He goes on to write:
Like the children overboard affair, it was an unnecessary fudge with unforeseen consequences still being felt today. The public, in its wisdom, insists that Labor return the budget to surplus for 2012-13 even though the global economy is in danger of a double-dip recession. Why a surplus for the next financial year is non-negotiable has never been explained by either side.

It is easier to blame the politicians than the people when a nation trafficks in comic-book absolutes such as "stop the boats", "no, send them to Malaysia".

But the electorate must share culpability for the notion that a budget must always be in surplus. Seriously, what rational citizen demands handouts in good times and a surplus in bad?
He goes on to note that:
One final piece of information worth mentioning. Before the world froze in the second half of 2008, the budget projections for the financial year we are in now - 2011-12 - assumed revenue at 25.5 per cent of gross domestic product and spending at 23.9 per cent for a surplus of 1.3 per cent of GDP after removing the earnings from the future fund.

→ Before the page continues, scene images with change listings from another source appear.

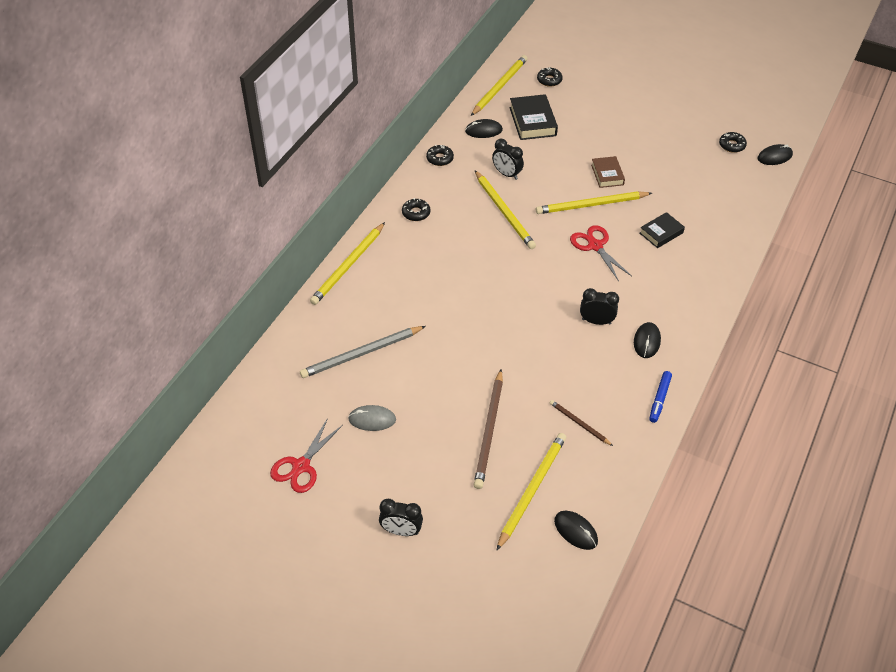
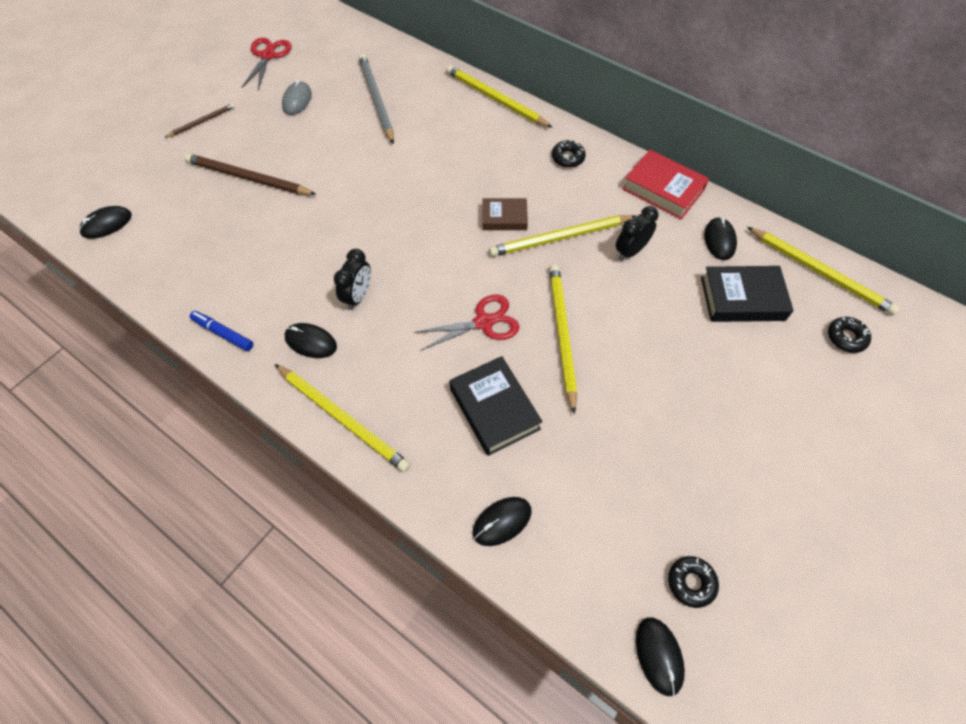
camera: 100 degrees right, 10 degrees up
red scissors [270,418,343,493] -> red scissors turned 60 degrees clockwise [241,38,291,90]
black clock [379,499,423,536] -> none
black donut [426,145,454,166] -> red book [622,150,709,219]
yellow pencil [496,433,566,551] -> yellow pencil moved to [275,364,411,472]
brown pencil [550,400,613,446] -> brown pencil moved to [164,103,235,138]
brown book [591,156,625,188] -> brown book moved to [482,198,528,230]
black book [640,212,685,248] -> black book [449,356,543,456], size x1.55
none -> black mouse [473,497,531,546]

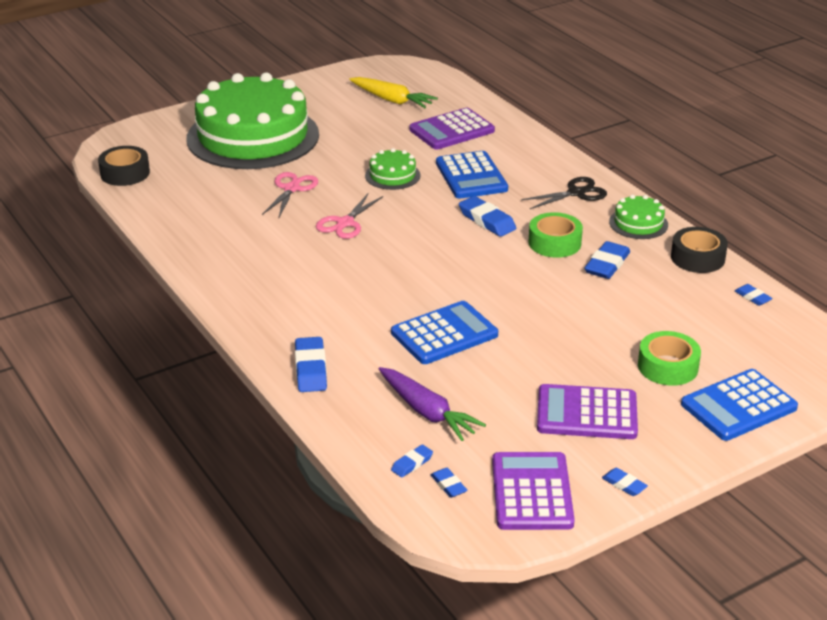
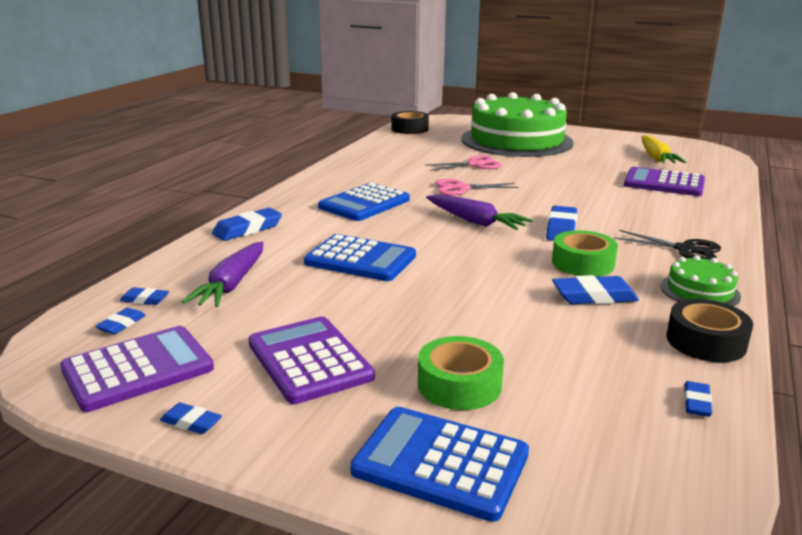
camera: 55 degrees right, 10 degrees down
green cake [365,148,420,190] -> none
blue calculator [436,151,508,199] -> blue calculator moved to [318,183,410,221]
blue eraser [602,468,648,496] -> blue eraser turned 75 degrees counterclockwise [160,403,222,434]
none -> purple carrot [426,194,533,230]

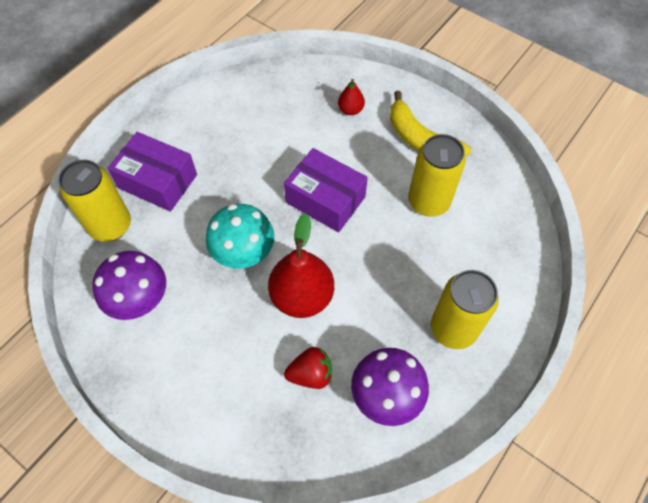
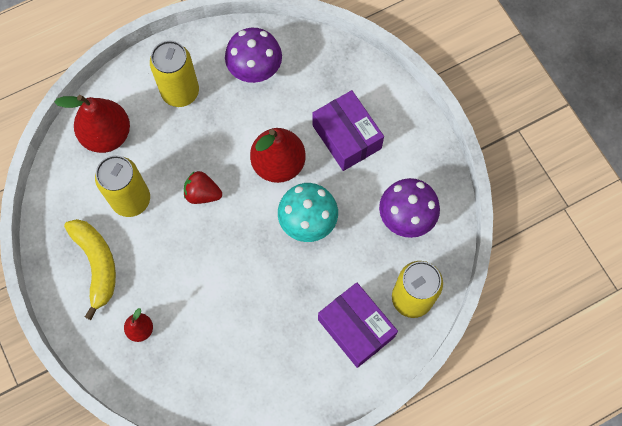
camera: 155 degrees left, 10 degrees up
purple box [284,148,368,232] -> purple box moved to [313,90,384,171]
red strawberry [284,347,332,389] -> red strawberry moved to [184,171,222,204]
none -> red pear [54,95,130,153]

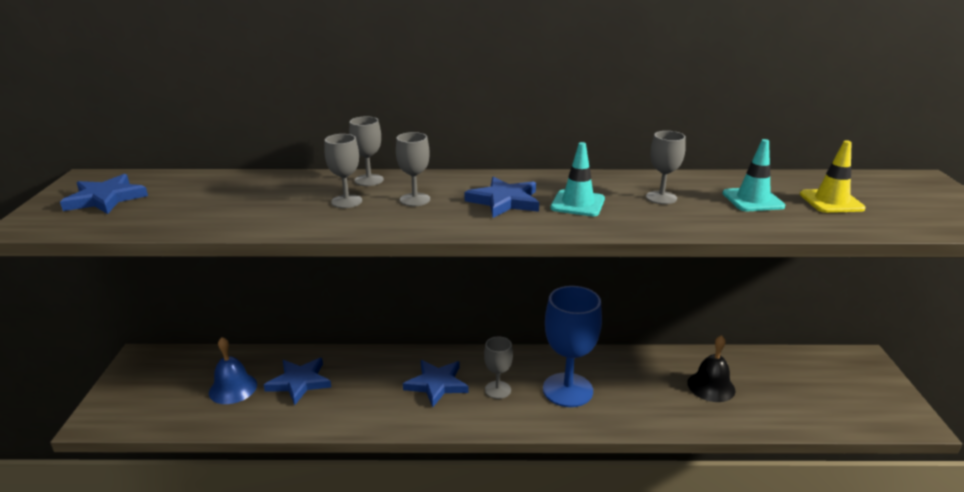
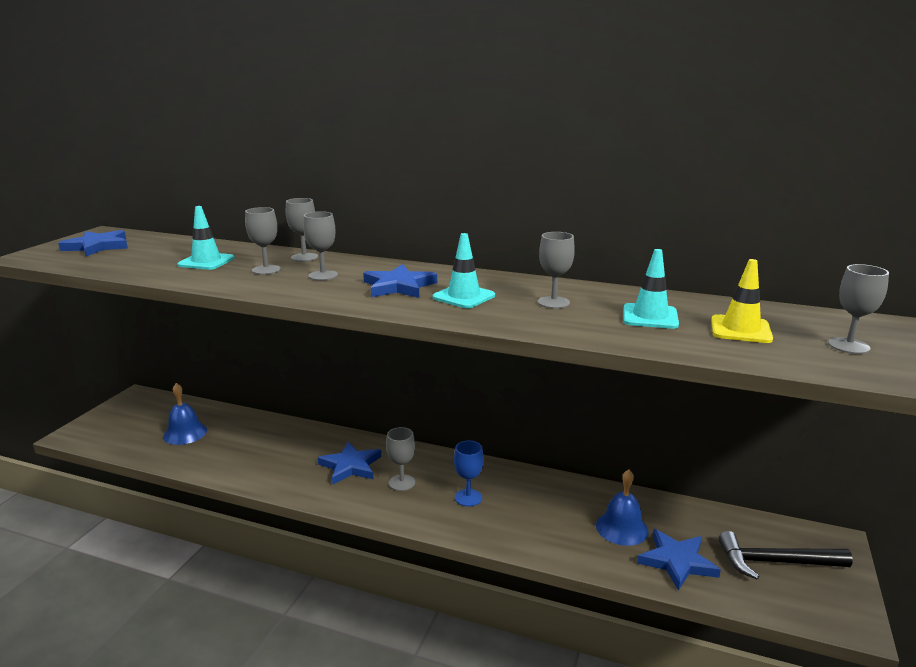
camera: 20 degrees right, 5 degrees down
blue star [264,358,331,405] -> blue star moved to [637,529,721,591]
blue goblet [543,286,602,407] -> blue goblet [454,441,484,507], size x0.52
black bell [687,335,735,402] -> blue bell [596,469,649,546]
none -> turquoise traffic cone [177,206,234,270]
none -> black hammer [718,531,853,579]
none -> grey goblet [828,264,889,354]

The post-GFC reality, as revealed in this year's budget, is that revenue is lower by 2.3 per cent of GDP while spending is 0.6 per cent higher for a deficit of 1.5 per cent of GDP in 2011-12.

To blame government waste for the deficit, as Abbott does, and to accept the sledge as Swan does by offering to keep cutting, is to miss the point of the real structural weakness in the budget. It's the tax base. But, like spending, it can't be repaired too quickly because the pursuit of more revenue from a slowing economy would increase the danger of a self-defeating recession.